The Pound-to-Euro exchange rate has reached a new three-week high at 1.1145 while the Pound-to-Dollar exchange rate is at a similar landmark having reached 1.2574.
"I think what we're seeing here today is the market forcing out some weak shorts ahead of this week's Brexit talks. The headlines from Frost and Barnier have been largely negative to date and if you think about it, the leveraged funds (at CME) are not really positioned for positive surprises. In fact, they're continuing to build short positions. All that was working going into the start of last week, but it's no longer working and I think today's break above the 1.2520 resistance level was a pain threshold for some of these shorts," says Erik Bregar, Head of FX Strategy at Exchange Bank of Canada in Toronto.
Indeed, we reported on Monday of the significance of reports that negotiators were now preparing "landing zones" for the more difficult aspects of talks, which suggest some compromise is likely.
Even if the two sides fail to agree on some elements of a future trade deal before the soft October deadline, there is no all-or-nothing structure to the current round of talks, which certainly was the case with regards to the withdrawal agreement negotiations that ended in 2019.
In short this means that elements of a trade deal can still be pushed through even if there are still disagreements in some areas and makes a fear of a so-called cliff-edge significantly harder to justify.
The problem for foreign exchange markets is that they priced Pound Sterling towards levels that were consistent with such a cliff-edge, meaning the currency was looking oversold and ripe for a recovery.
The current rebound could therefore be a sign of some rebalancing.

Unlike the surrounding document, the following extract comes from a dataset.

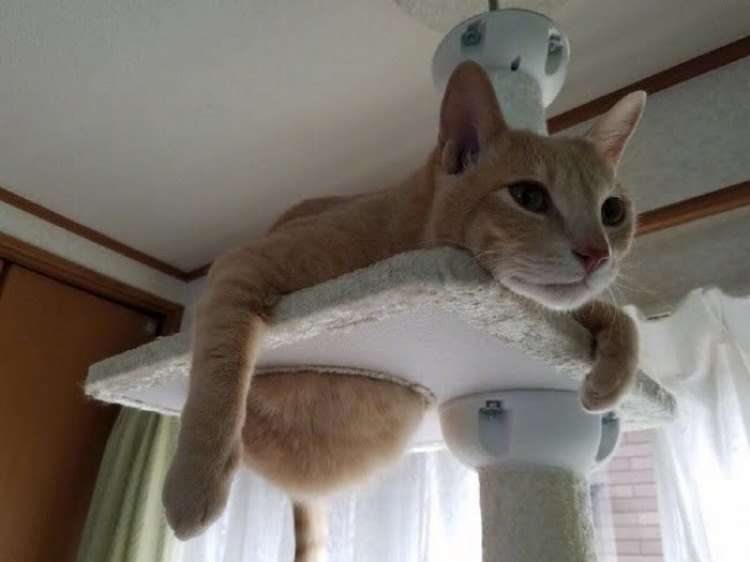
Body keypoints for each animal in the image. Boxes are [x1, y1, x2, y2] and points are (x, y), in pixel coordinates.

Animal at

Regardless, we do not see this as being the beginning of any sizeable multi-week uptrend and would await confirmation of progress from the next series of talks scheduled in Brussels next week.
This week the main negotiators are due to meet to keep discussions flowing, which could also provide some interest for Sterling traders.
Markets will also keep one eye on Chancellor Rishi Sunak who tomorrow delivers the Treasury's Summer Economic Update which should see a set of fresh fiscal initiatives announced.
The scale and credibility of any new taxation and spending plans could have an impact on foreign exchange markets with the the general rule of thumb that any upside surprises could prove positive for Sterling.
Currently market expectations for any sizeable stimulus that are low given the underwhelming nature of Prime Minister Boris Johnson's 'New Deal' announcement in the previous week that contained nothing new and instead detailed how existing spending plans would merely be brought forward.